A rebel says that in six months it will be raining inside. All of God’s creatures are scared of these words, for they know there is great truth to them. Hell is raining down upon those who sit still in the belly of sinfulness, refusing to leave. Those who do attempt a last minute fence hop are not guaranteed salvation. Such is the frustration of the brutality that Denis showers upon its inmates. Days later, a house is defaced with violent reds and yellows, all its insides burnt into crispy unintelligible blackness. They will be happy for the rain, now. Some burn down with it, but they were gone long before death granted release. Africa crumbles and Denis watches handcuffed, with sorrowful eyes. Her camera doesn’t like to watch the really bad parts. Moving like a curious, unknowing ghost, it ominously gives substance to the shadows that lurk around the corners and sit on ceilings with nosebleeds.
Sun-soaked warriors run through the land with revised revolutions and malice and madness and massacre, and there is only one thing left to happen once they stop. Maria is mad, Manuel is madder.

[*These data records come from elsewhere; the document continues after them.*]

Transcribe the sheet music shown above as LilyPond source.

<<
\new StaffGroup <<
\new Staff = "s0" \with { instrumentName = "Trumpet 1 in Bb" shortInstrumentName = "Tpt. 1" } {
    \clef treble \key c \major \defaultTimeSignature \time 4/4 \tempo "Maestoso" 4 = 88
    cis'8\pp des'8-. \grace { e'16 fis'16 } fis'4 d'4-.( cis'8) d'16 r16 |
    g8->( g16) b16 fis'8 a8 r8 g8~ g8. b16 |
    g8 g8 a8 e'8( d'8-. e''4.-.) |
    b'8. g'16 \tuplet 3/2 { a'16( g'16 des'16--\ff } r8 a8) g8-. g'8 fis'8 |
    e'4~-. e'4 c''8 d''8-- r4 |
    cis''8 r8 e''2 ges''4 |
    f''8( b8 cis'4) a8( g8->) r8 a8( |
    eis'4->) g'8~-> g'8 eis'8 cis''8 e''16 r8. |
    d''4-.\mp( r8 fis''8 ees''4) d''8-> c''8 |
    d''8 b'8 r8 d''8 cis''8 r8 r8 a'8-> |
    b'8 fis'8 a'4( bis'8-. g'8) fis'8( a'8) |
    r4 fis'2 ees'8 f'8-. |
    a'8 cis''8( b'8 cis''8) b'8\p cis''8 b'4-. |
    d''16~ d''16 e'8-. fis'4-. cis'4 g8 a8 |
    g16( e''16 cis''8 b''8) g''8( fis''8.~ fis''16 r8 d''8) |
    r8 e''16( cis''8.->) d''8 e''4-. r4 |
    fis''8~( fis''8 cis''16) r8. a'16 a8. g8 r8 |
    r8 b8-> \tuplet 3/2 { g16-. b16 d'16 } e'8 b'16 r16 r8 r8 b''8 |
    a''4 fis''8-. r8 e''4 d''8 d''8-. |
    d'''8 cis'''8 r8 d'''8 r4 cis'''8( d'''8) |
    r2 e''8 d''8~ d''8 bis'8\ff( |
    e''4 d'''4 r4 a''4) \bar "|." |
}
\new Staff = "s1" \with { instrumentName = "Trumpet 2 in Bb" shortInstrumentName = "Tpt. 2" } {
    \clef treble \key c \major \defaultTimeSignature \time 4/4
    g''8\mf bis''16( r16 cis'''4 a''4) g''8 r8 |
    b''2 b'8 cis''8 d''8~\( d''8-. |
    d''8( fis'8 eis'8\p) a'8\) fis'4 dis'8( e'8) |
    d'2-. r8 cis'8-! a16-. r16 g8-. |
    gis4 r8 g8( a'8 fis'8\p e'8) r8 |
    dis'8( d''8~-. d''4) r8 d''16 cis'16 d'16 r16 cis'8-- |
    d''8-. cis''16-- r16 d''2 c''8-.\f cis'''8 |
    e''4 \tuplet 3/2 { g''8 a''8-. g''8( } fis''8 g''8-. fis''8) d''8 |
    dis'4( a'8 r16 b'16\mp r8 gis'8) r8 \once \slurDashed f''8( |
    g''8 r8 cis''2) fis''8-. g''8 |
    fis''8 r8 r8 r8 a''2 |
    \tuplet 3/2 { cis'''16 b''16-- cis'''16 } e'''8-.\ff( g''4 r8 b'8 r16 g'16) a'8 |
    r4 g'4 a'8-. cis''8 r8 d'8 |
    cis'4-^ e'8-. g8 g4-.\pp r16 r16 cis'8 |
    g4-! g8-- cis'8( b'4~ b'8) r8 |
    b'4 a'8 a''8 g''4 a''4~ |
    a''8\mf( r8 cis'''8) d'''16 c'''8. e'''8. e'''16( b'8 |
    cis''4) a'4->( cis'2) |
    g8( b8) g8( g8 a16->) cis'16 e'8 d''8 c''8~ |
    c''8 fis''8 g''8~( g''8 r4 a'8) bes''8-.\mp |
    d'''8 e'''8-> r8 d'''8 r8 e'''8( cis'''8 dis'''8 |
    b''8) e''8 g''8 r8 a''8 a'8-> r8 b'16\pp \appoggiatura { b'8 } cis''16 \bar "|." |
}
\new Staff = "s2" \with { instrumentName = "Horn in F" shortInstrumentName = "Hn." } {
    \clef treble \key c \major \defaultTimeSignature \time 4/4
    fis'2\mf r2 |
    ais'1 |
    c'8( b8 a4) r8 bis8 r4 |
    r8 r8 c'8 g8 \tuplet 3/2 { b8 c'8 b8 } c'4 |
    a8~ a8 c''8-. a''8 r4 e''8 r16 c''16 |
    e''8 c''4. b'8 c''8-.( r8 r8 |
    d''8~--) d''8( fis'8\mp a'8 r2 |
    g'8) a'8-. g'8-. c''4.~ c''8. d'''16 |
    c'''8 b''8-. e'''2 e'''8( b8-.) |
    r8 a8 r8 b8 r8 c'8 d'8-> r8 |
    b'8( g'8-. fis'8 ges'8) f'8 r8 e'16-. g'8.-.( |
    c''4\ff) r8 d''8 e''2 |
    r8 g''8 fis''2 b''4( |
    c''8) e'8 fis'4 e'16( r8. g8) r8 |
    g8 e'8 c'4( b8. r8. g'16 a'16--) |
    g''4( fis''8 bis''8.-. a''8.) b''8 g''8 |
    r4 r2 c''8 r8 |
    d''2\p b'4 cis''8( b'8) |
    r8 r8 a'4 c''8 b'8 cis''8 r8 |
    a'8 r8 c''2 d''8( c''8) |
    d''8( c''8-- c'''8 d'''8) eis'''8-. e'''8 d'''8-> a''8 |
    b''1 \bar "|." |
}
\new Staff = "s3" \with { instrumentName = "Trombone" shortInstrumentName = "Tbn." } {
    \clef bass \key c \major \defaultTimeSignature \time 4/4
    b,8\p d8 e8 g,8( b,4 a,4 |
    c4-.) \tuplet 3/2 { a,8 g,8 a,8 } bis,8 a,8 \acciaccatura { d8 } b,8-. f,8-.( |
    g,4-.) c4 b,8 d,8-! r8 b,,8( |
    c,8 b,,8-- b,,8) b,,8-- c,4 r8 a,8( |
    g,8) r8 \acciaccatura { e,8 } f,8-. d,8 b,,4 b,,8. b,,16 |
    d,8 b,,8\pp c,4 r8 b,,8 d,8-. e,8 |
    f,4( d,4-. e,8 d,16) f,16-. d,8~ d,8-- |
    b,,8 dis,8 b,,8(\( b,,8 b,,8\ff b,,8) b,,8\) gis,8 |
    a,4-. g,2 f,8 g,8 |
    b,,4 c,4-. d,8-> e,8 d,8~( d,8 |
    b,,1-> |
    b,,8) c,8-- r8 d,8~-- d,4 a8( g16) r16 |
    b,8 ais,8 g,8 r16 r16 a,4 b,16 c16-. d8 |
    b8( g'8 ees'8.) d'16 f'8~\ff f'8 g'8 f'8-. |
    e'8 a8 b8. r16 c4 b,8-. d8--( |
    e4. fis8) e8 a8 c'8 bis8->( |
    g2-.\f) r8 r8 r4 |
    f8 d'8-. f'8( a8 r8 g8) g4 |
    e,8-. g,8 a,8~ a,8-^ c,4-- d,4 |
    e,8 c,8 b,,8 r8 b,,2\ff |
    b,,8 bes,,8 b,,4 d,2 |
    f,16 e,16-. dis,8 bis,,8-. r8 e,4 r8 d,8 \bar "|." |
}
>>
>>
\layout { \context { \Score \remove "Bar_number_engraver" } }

And Denis is the maddest of them all. Rather than relying on malevolence to fester behind closed doors at the edges of frames, Denis parades it around on full show while wearing a victory sash, and as such I’m a wee bit confused that there are reviews saying this has a confusing narrative. If there is one Denis film where intentions are able to be followed, it is this one. Her sharp droning scores ensure her frames remain vivid far past their sell-by date and her final sequences have never disappointed. It may be so that White Material holds the award for both the greatest intro and the greatest outro of her entire filmography. And that is high praise.
“i know nothing. Talk to me!”
If a single piece of dialogue summarized my relationship with Claire Denis, it would be this. This is her final film for now, and oh, we’ve had some laughs. Each one felt like being way past the point of sobriety and trying to wade through a mile of muddy terrain just to get to your car, which you don’t yet realize you’ve forgotten the keys to. And she will continue to never give you nothing. And you will not make a fuss, you will not scream and ask for mercy, for you will be, deep in the darkest chasms of your being, loving every moment of it. Marco never says, “Something stinks, and I bet it goes right to the top!” like any person who’s watched far too many films would, and yet still, his stoic eyes that survey the landscape of the film say the most of all. Which futilely amounts to the same sweet nothings the rest of the film’s inhabitants offer.
Her films patrol with a pulse that is at times so quiet and sedated they are feared dead, only to all of a sudden explode into the aether as if lost in an endless desert after taking a shitload of peyote and are now in way, way over their head. She will give you two small thin sticks of wood as she proceeds to kick you right out the rear of the car, its wheels screech and spin off into the distance and all you can hear over the rainstorm is her yelling at you to suck it up and light a fire. And gosh darn it, some people just don’t want to light that fire. Some people just don’t like being told what to do no sir. You cannot blame people for this reluctance. The rain, it never ends. It fills the screen like wind fills a field, there is nothing but rain, maybe there was never nothing but rain. The water forms around the cities bodies, accessing the damage, taking information back to its deity deep underground. The rain forces the discards of the adults into the gutter with the rest of the mud for the children to make mud pies out of. Sometimes self-destruction finds you wherever you go. Sometimes comes the mother, sometimes the wolf.